New Years I went to Pearl Harbor with James since he had duty and we tried watching the fireworks though all the smoke from fireworks going off everywhere on the island.
January I spent primarily alone. James was underway for most of it. So he decided to send a friend out. I tried to get Sarah to come but she couldn't so, on a spur of the moment idea, I asked my friend Ashley to come. I met her at Lincoln College and I hadn't got to hang out or talk to her too much since then. We were chatting online and I asked her since I hadn't seen her in forever and I thought it would be fun.
I don't really want to get into too much detail, but long story short: she came with "next to no money" she claimed, and didn't offer to split any restaurant bills, help with gas, nothing. She just sat there and expected me to pay for everything even though James and I offered her a free flight and provided a place to stay. However, she did buy herself a shirt and wanted to get stuff from Border's, but she couldn't pay for her own meals or anything? Right. So I felt very used and hurt. She barely talked to me after I said I'd fly her here and she hasn't spoken to me since she left either. Great friend, right?
So I'm done with her same as I was after Krupa used me. I'm done with trash like that. If Ashley didn't have much money, she shouldn't have accepted my offer OR she could have warned me and asked if I could help her out. But she didn't warn me, she didn't ask, and she didn't say thanks.
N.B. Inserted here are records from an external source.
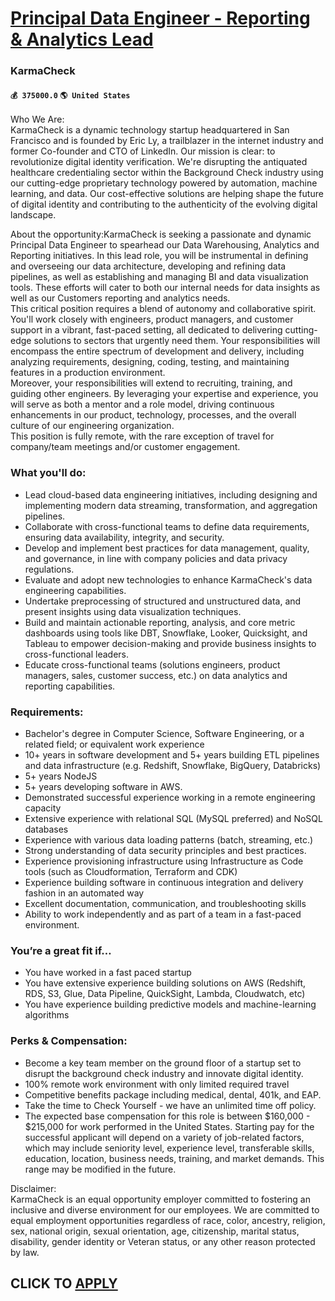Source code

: # [Principal Data Engineer - Reporting & Analytics Lead](https://www.remotewlb.com/apply/principal-data-engineer-reporting-analytics-lead)  
### KarmaCheck  
#### `💰 375000.0` `🌎 United States`  
Who We Are:  
KarmaCheck is a dynamic technology startup headquartered in San Francisco and is founded by Eric Ly, a trailblazer in the internet industry and former Co-founder and CTO of LinkedIn. Our mission is clear: to revolutionize digital identity verification. We're disrupting the antiquated healthcare credentialing sector within the Background Check industry using our cutting-edge proprietary technology powered by automation, machine learning, and data. Our cost-effective solutions are helping shape the future of digital identity and contributing to the authenticity of the evolving digital landscape.  
  
About the opportunity:KarmaCheck is seeking a passionate and dynamic Principal Data Engineer to spearhead our Data Warehousing, Analytics and Reporting initiatives. In this lead role, you will be instrumental in defining and overseeing our data architecture, developing and refining data pipelines, as well as establishing and managing BI and data visualization tools. These efforts will cater to both our internal needs for data insights as well as our Customers reporting and analytics needs.  
This critical position requires a blend of autonomy and collaborative spirit. You'll work closely with engineers, product managers, and customer support in a vibrant, fast-paced setting, all dedicated to delivering cutting-edge solutions to sectors that urgently need them. Your responsibilities will encompass the entire spectrum of development and delivery, including analyzing requirements, designing, coding, testing, and maintaining features in a production environment.  
Moreover, your responsibilities will extend to recruiting, training, and guiding other engineers. By leveraging your expertise and experience, you will serve as both a mentor and a role model, driving continuous enhancements in our product, technology, processes, and the overall culture of our engineering organization.  
This position is fully remote, with the rare exception of travel for company/team meetings and/or customer engagement.  

### What you'll do:

  * Lead cloud-based data engineering initiatives, including designing and implementing modern data streaming, transformation, and aggregation pipelines.
  * Collaborate with cross-functional teams to define data requirements, ensuring data availability, integrity, and security.
  * Develop and implement best practices for data management, quality, and governance, in line with company policies and data privacy regulations.
  * Evaluate and adopt new technologies to enhance KarmaCheck's data engineering capabilities.
  * Undertake preprocessing of structured and unstructured data, and present insights using data visualization techniques.
  * Build and maintain actionable reporting, analysis, and core metric dashboards using tools like DBT, Snowflake, Looker, Quicksight, and Tableau to empower decision-making and provide business insights to cross-functional leaders.
  * Educate cross-functional teams (solutions engineers, product managers, sales, customer success, etc.) on data analytics and reporting capabilities.

### Requirements:

  * Bachelor's degree in Computer Science, Software Engineering, or a related field; or equivalent work experience
  * 10+ years in software development and 5+ years building ETL pipelines and data infrastructure (e.g. Redshift, Snowflake, BigQuery, Databricks)
  * 5+ years NodeJS
  * 5+ years developing software in AWS.
  * Demonstrated successful experience working in a remote engineering capacity
  * Extensive experience with relational SQL (MySQL preferred) and NoSQL databases
  * Experience with various data loading patterns (batch, streaming, etc.)
  * Strong understanding of data security principles and best practices.
  * Experience provisioning infrastructure using Infrastructure as Code tools (such as Cloudformation, Terraform and CDK)
  * Experience building software in continuous integration and delivery fashion in an automated way
  * Excellent documentation, communication, and troubleshooting skills
  * Ability to work independently and as part of a team in a fast-paced environment.

### You’re a great fit if…

  * You have worked in a fast paced startup
  * You have extensive experience building solutions on AWS (Redshift, RDS, S3, Glue, Data Pipeline, QuickSight, Lambda, Cloudwatch, etc)
  * You have experience building predictive models and machine-learning algorithms

### Perks & Compensation:

  * Become a key team member on the ground floor of a startup set to disrupt the background check industry and innovate digital identity.
  * 100% remote work environment with only limited required travel
  * Competitive benefits package including medical, dental, 401k, and EAP.
  * Take the time to Check Yourself - we have an unlimited time off policy.
  * The expected base compensation for this role is between $160,000 - $215,000 for work performed in the United States. Starting pay for the successful applicant will depend on a variety of job-related factors, which may include seniority level, experience level, transferable skills, education, location, business needs, training, and market demands. This range may be modified in the future.

Disclaimer:  
KarmaCheck is an equal opportunity employer committed to fostering an inclusive and diverse environment for our employees. We are committed to equal employment opportunities regardless of race, color, ancestry, religion, sex, national origin, sexual orientation, age, citizenship, marital status, disability, gender identity or Veteran status, or any other reason protected by law.  
  
## CLICK TO [APPLY](https://www.remotewlb.com/apply/principal-data-engineer-reporting-analytics-lead)

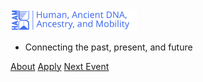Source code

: <!-- _coverpage.md -->

<img src="assets/images/logos/Logo_With_HAAM_Blue_and_Description.svg" width=40%>

- Connecting the past, present, and future 
<!-- - Learn how to run a project analysis from A-Z -->

[About](#about)
[Apply](apply.md)
[Next Event](/2024/README)
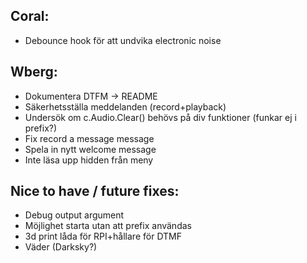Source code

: ## Coral:

* Debounce hook för att undvika electronic noise

## Wberg:

* Dokumentera DTFM -> README
* Säkerhetsställa meddelanden (record+playback)
* Undersök om c.Audio.Clear() behövs på div funktioner (funkar ej i prefix?)
* Fix record a message message
* Spela in nytt welcome message
* Inte läsa upp hidden från meny

## Nice to have / future fixes:

* Debug output argument
* Möjlighet starta utan att prefix användas
* 3d print låda för RPI+hållare för DTMF
* Väder (Darksky?)
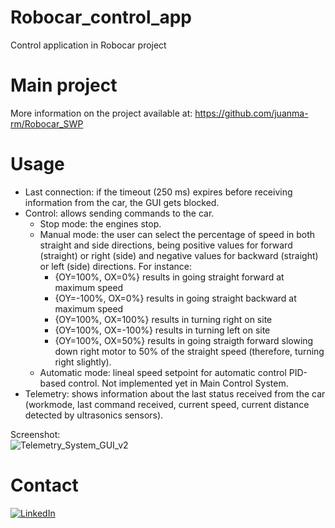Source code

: # Robocar_control_app
Control application in Robocar project

# Main project
More information on the project available at:
https://github.com/juanma-rm/Robocar_SWP

# Usage
* Last connection: if the timeout (250 ms) expires before receiving information from the car, the GUI gets blocked.
* Control: allows sending commands to the car.
  * Stop mode: the engines stop.
  * Manual mode: the user can select the percentage of speed in both straight and side directions, being positive values for forward (straight) or right (side) and negative values for backward (straight) or left (side) directions. For instance: 
    * {OY=100%, OX=0%} results in going straight forward at maximum speed
    * {OY=-100%, OX=0%} results in going straight backward at maximum speed
    * {OY=100%, OX=100%} results in turning right on site
    * {OY=100%, OX=-100%} results in turning left on site
    * {OY=100%, OX=50%} results in going straigth forward slowing down right motor to 50% of the straight speed (therefore, turning right slightly).
  * Automatic mode: lineal speed setpoint for automatic control PID-based control. Not implemented yet in Main Control System.
* Telemetry: shows information about the last status received from the car (workmode, last command received, current speed, current distance detected by ultrasonics sensors).

Screenshot:\
![Telemetry_System_GUI_v2](https://user-images.githubusercontent.com/41286765/168443228-a6664ea9-1649-4e20-b862-bcf5f9023c54.png)


# Contact <a name="Contact"></a>

[![LinkedIn][linkedin-shield]][linkedin-url]

<!-- MARKDOWN LINKS & IMAGES -->

[linkedin-shield]: https://img.shields.io/badge/LinkedIn-0077B5?style=for-the-badge&logo=linkedin&logoColor=white
[linkedin-url]: https://www.linkedin.com/in/juan-manuel-reina-mu%C3%B1oz-56329b130/
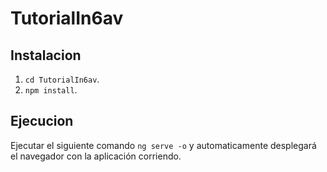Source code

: # TutorialIn6av

## Instalacion

1. `cd TutorialIn6av`.
2. `npm install`.

## Ejecucion

Ejecutar el siguiente comando `ng serve -o` y automaticamente desplegará el navegador con la aplicación corriendo.
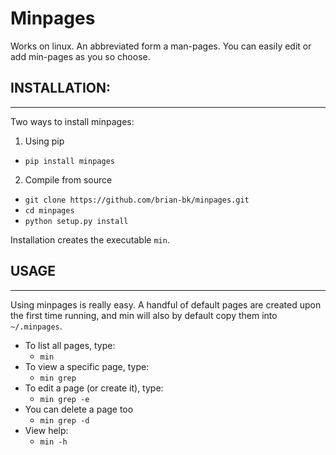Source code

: Minpages
=========

Works on linux. An abbreviated form a man-pages. You can easily edit or add min-pages as you so choose.

## INSTALLATION:
--------
Two ways to install minpages:
1. Using pip
  * `pip install minpages`
2. Compile from source
  * `git clone https://github.com/brian-bk/minpages.git`
  * `cd minpages`
  * `python setup.py install`

Installation creates the executable `min`.
## USAGE
--------
Using minpages is really easy. A handful of default pages are created upon the first time running, and min will also by default copy them into `~/.minpages`.
  * To list all pages, type:
    * `min`
  * To view a specific page, type:
    * `min grep`
  * To edit a page (or create it), type:
    * `min grep -e`
  * You can delete a page too
    * `min grep -d`
  * View help:
    * `min -h` 
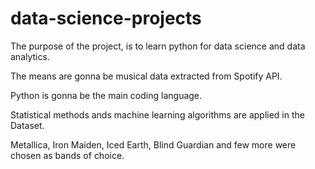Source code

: # data-science-projects


The purpose of the project, is to learn python for data science and data analytics.

The means are gonna be musical data extracted from Spotify API.

Python is gonna be the main coding language.

Statistical methods ands machine learning algorithms are applied in the Dataset.

Metallica, Iron Maiden, Iced Earth, Blind Guardian and few more were chosen as bands of choice.
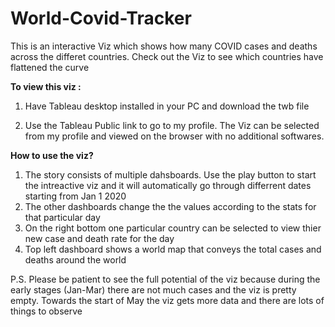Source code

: # World-Covid-Tracker
This is an interactive Viz which shows how many COVID cases and deaths across the differet countries. Check out the Viz to see which countries have flattened the curve 

**To view this viz :**

1) Have Tableau desktop installed in your PC and download the twb file 

2) Use the Tableau Public link to go to my profile. The Viz can be selected from my profile and viewed on the browser with no additional softwares.


**How to use the viz?**
1) The story consists of multiple dahsboards. Use the play button to start the intreactive viz and it will automatically go through differrent dates starting from Jan 1 2020
2) The other dashboards change the the values according to the stats for that particular day
3) On the right bottom one particular country can be selected to view thier new case and death rate for the day
4) Top left dashboard shows a world map that conveys the total cases and deaths around the world

P.S. Please be patient to see the full potential of the viz because during the early stages (Jan-Mar) there are not much cases and the viz is pretty empty. Towards the start of May the viz gets more data and there are lots of things to observe
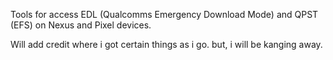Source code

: Tools for access EDL (Qualcomms Emergency Download Mode) and QPST (EFS) on Nexus and Pixel devices.

Will add credit where i got certain things as i go. but, i will be kanging away.
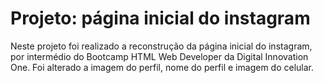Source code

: 

# Projeto: página inicial do instagram



Neste projeto foi realizado a reconstrução da página inicial do instagram, por intermédio do Bootcamp HTML Web Developer da Digital Innovation One. Foi alterado a imagem do perfil, nome do perfil e imagem do celular.

# 
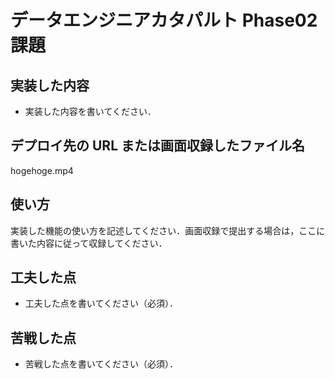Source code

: # データエンジニアカタパルト Phase02 課題

## 実装した内容

-   実装した内容を書いてください．

## デプロイ先の URL または画面収録したファイル名

hogehoge.mp4

## 使い方

実装した機能の使い方を記述してください．画面収録で提出する場合は，ここに書いた内容に従って収録してください．

## 工夫した点

-   工夫した点を書いてください（必須）．

## 苦戦した点

-   苦戦した点を書いてください（必須）．
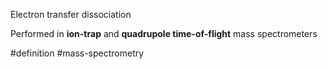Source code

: Electron transfer dissociation

Performed in **ion-trap** and **quadrupole time-of-flight** mass spectrometers



#definition #mass-spectrometry 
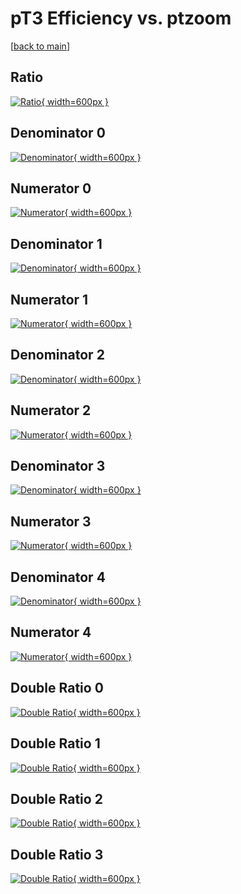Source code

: # pT3 Efficiency vs. ptzoom

[[back to main](./)]



## Ratio

[![Ratio](../mtv/var/pT3_vtr_11_1_eff_ptzoom.png){ width=600px }](../mtv/var/pT3_vtr_11_1_eff_ptzoom.pdf)

## Denominator 0

[![Denominator](../mtv/den/pT3_vtr_11_1_eff_ptzoom_den0.png){ width=600px }](../mtv/den/pT3_vtr_11_1_eff_ptzoom_den0.pdf)

## Numerator 0

[![Numerator](../mtv/num/pT3_vtr_11_1_eff_ptzoom_num0.png){ width=600px }](../mtv/num/pT3_vtr_11_1_eff_ptzoom_num0.pdf)

## Denominator 1

[![Denominator](../mtv/den/pT3_vtr_11_1_eff_ptzoom_den1.png){ width=600px }](../mtv/den/pT3_vtr_11_1_eff_ptzoom_den1.pdf)

## Numerator 1

[![Numerator](../mtv/num/pT3_vtr_11_1_eff_ptzoom_num1.png){ width=600px }](../mtv/num/pT3_vtr_11_1_eff_ptzoom_num1.pdf)

## Denominator 2

[![Denominator](../mtv/den/pT3_vtr_11_1_eff_ptzoom_den2.png){ width=600px }](../mtv/den/pT3_vtr_11_1_eff_ptzoom_den2.pdf)

## Numerator 2

[![Numerator](../mtv/num/pT3_vtr_11_1_eff_ptzoom_num2.png){ width=600px }](../mtv/num/pT3_vtr_11_1_eff_ptzoom_num2.pdf)

## Denominator 3

[![Denominator](../mtv/den/pT3_vtr_11_1_eff_ptzoom_den3.png){ width=600px }](../mtv/den/pT3_vtr_11_1_eff_ptzoom_den3.pdf)

## Numerator 3

[![Numerator](../mtv/num/pT3_vtr_11_1_eff_ptzoom_num3.png){ width=600px }](../mtv/num/pT3_vtr_11_1_eff_ptzoom_num3.pdf)

## Denominator 4

[![Denominator](../mtv/den/pT3_vtr_11_1_eff_ptzoom_den4.png){ width=600px }](../mtv/den/pT3_vtr_11_1_eff_ptzoom_den4.pdf)

## Numerator 4

[![Numerator](../mtv/num/pT3_vtr_11_1_eff_ptzoom_num4.png){ width=600px }](../mtv/num/pT3_vtr_11_1_eff_ptzoom_num4.pdf)

## Double Ratio 0

[![Double Ratio](../mtv/ratio/pT3_vtr_11_1_eff_ptzoom_ratio0.png){ width=600px }](../mtv/ratio/pT3_vtr_11_1_eff_ptzoom_ratio0.pdf)

## Double Ratio 1

[![Double Ratio](../mtv/ratio/pT3_vtr_11_1_eff_ptzoom_ratio1.png){ width=600px }](../mtv/ratio/pT3_vtr_11_1_eff_ptzoom_ratio1.pdf)

## Double Ratio 2

[![Double Ratio](../mtv/ratio/pT3_vtr_11_1_eff_ptzoom_ratio2.png){ width=600px }](../mtv/ratio/pT3_vtr_11_1_eff_ptzoom_ratio2.pdf)

## Double Ratio 3

[![Double Ratio](../mtv/ratio/pT3_vtr_11_1_eff_ptzoom_ratio3.png){ width=600px }](../mtv/ratio/pT3_vtr_11_1_eff_ptzoom_ratio3.pdf)

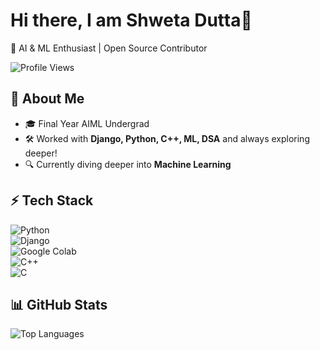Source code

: # Hi there, I am Shweta Dutta👋
🚀 AI & ML Enthusiast | Open Source Contributor 

![Profile Views](https://komarev.com/ghpvc/?username=shwemax&color=blue) 

## 🌟 About Me  
- 🎓 Final Year AIML Undergrad  
- 🛠️ Worked with **Django, Python, C++, ML, DSA** and always exploring deeper! 
- 🔍 Currently diving deeper into **Machine Learning**

## ⚡ Tech Stack  

![Python](https://img.shields.io/badge/Python-3776AB?style=for-the-badge&logo=python&logoColor=white)  
![Django](https://img.shields.io/badge/Django-092E20?style=for-the-badge&logo=django&logoColor=white)  
![Google Colab](https://img.shields.io/badge/Google%20Colab-F9AB00?style=for-the-badge&logo=googlecolab&logoColor=white)  
![C++](https://img.shields.io/badge/C++-00599C?style=for-the-badge&logo=c%2B%2B&logoColor=white)  
![C](https://img.shields.io/badge/C-A8B9CC?style=for-the-badge&logo=c&logoColor=white)  


## 📊 GitHub Stats    
![Top Languages](https://github-readme-stats.vercel.app/api/top-langs/?username=shwemax&layout=compact&theme=radical)  

<!--
**shweMax/shweMax** is a ✨ _special_ ✨ repository because its `README.md` (this file) appears on your GitHub profile.

Here are some ideas to get you started:

- 🔭 I’m currently working on ...
- 🌱 I’m currently learning ...
- 👯 I’m looking to collaborate on ...
- 🤔 I’m looking for help with ...
- 💬 Ask me about ...
- 📫 How to reach me: ...
- 😄 Pronouns: ...
- ⚡ Fun fact: ...
-->
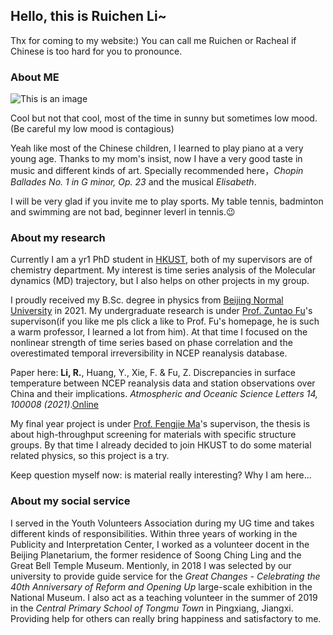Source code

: ## Hello, this is Ruichen Li~

Thx for coming to my website:) You can call me Ruichen or Racheal if Chinese is too hard for you to pronounce.

### About ME

![This is an image](https://i.ibb.co/Kxz0qFh/20220210142807.jpg)

Cool but not that cool, most of the time in sunny but sometimes low mood. (Be careful my low mood is contagious)

Yeah like most of the Chinese children, I learned to play piano at a very young age. Thanks to my mom's insist, now I have a very good taste in music and different kinds of art. Specially recommended here，*Chopin Ballades No. 1 in G minor, Op. 23* and the musical *Elisabeth*.

I will be very glad if you invite me to play sports. My table tennis, badminton and swimming are not bad, beginner leverl in tennis.:wink:

### About my research

Currently I am a yr1 PhD student in [HKUST](https://hkust.edu.hk/), both of my supervisors are of chemistry department. My interest is time series analysis of the Molecular dynamics (MD) trajectory, but I also helps on other projects in my group.

I proudly received my B.Sc. degree in physics from [Beijing Normal University](https://english.bnu.edu.cn/) in 2021. My undergraduate research is under [Prof. Zuntao Fu](http://faculty.pku.edu.cn/fuzuntao/en/index.htm)'s supervison(if you like me pls click a like to Prof. Fu's homepage, he is such a warm professor, I learned a lot from him). At that time I focused on the nonlinear strength of time series based on phase correlation and the overestimated temporal irreversibility in NCEP reanalysis database. 

Paper here: **Li, R.**, Huang, Y., Xie, F. & Fu, Z. Discrepancies in surface temperature between NCEP reanalysis data and station observations over China and their implications. *Atmospheric and Oceanic Science Letters 14, 100008 (2021)*.[Online](https://doi.org/10.1016/j.aosl.2020.100008)

My final year project is under [Prof. Fengjie Ma](http://virphysics.bnu.edu.cn/web/application/faculty/mafengjie/index.htm)'s supervison, the thesis is about high-throughput screening for materials with specific structure groups. By that time I already decided to join HKUST to do some material related physics, so this project is a try.

Keep question myself now: is material really interesting? Why I am here...

### About my social service

I served in the Youth Volunteers Association during my UG time and takes different kinds of responsibilities. Within three years of working in the Publicity and Interpretation Center, I worked as a volunteer docent in the Beijing Planetarium, the former residence of Soong Ching Ling and the Great Bell Temple Museum. Mentionly, in 2018 I was selected by our university to provide guide service for the *Great Changes - Celebrating the 40th Anniversary of Reform and Opening Up* large-scale exhibition in the National Museum. I also act as a teaching volunteer in the summer of 2019 in the *Central Primary School of Tongmu Town* in Pingxiang, Jiangxi. Providing help for others can really bring happiness and satisfactory to me.
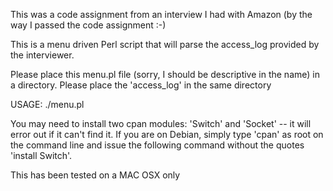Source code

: This was a code assignment from an interview I had with Amazon (by the way I passed the code assignment :-)

This is a menu driven Perl script that will parse the access_log provided by the interviewer.

Please place this menu.pl file (sorry, I should be descriptive in the name) in a directory.
Please place the 'access_log' in the same directory

USAGE:
./menu.pl

You may need to install two cpan modules: 'Switch' and 'Socket' -- it will error out if it can't find it.
If you are on Debian, simply type 'cpan' as root on the command line and issue the following command
without the quotes 'install Switch'.


This has been tested on a MAC OSX only




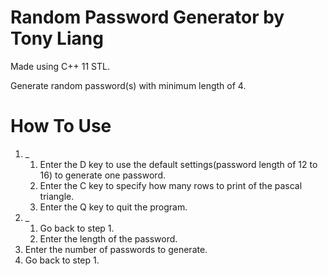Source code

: # Random Password Generator by Tony Liang

Made using C++ 11 STL.

Generate random password(s) with minimum length of 4.

# How To Use

1. _
   1. Enter the D key to use the default settings(password length of 12 to 16) to generate one password.
   2. Enter the C key to specify how many rows to print of the pascal triangle.
   3. Enter the Q key to quit the program.
2. _
   1. Go back to step 1.
   2. Enter the length of the password.
3. Enter the number of passwords to generate.
4. Go back to step 1.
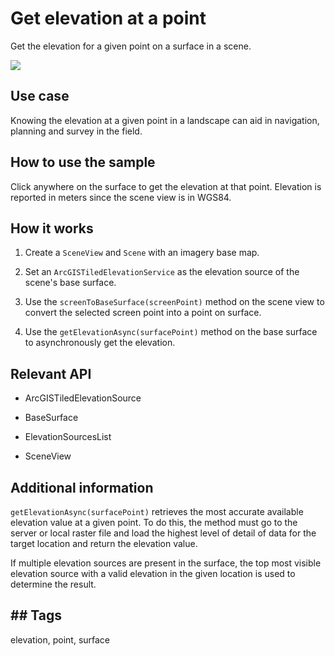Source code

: # Get elevation at a point

Get the elevation for a given point on a surface in a scene.

![]("GetElevationAtAPoint.png)

## Use case

Knowing the elevation at a given point in a landscape can aid in navigation, planning and survey in the field.

## How to use the sample

Click anywhere on the surface to get the elevation at that point. Elevation is reported in meters since the scene view is in WGS84.

## How it works


1. Create a `SceneView` and `Scene` with an imagery base map.

2. Set an `ArcGISTiledElevationService` as the elevation source of the scene's base surface.

3. Use the `screenToBaseSurface(screenPoint)` method on the scene view to convert the selected screen point into a point on surface.

4. Use the `getElevationAsync(surfacePoint)` method on the base surface to asynchronously get the elevation.


## Relevant API


* ArcGISTiledElevationSource

* BaseSurface

* ElevationSourcesList

* SceneView


## Additional information

`getElevationAsync(surfacePoint)` retrieves the most accurate available elevation value at a given point. To do this, the method must go to the server or local raster file and load the highest level of detail of data for the target location and return the elevation value.

If multiple elevation sources are present in the surface, the top most visible elevation source with a valid elevation in the given location is used to determine the result.

## ## Tags

elevation, point, surface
Anyways. Things are going good now. James and I found a new place to live in Hawaii Kai. It is in a safer area, BEAUTIFUL, and I'm going to be closer to work. James leaves in May-ish for his 6 month Westpac, so I figured I might as well be close to work since he isn't here and we don't need to live near the base.
Well, that's about it. My butt is getting numb from sitting at the computer for so long so I'm going to go hang out with Buffy and Dawn and Amy (our pet rat!). Bonsoir!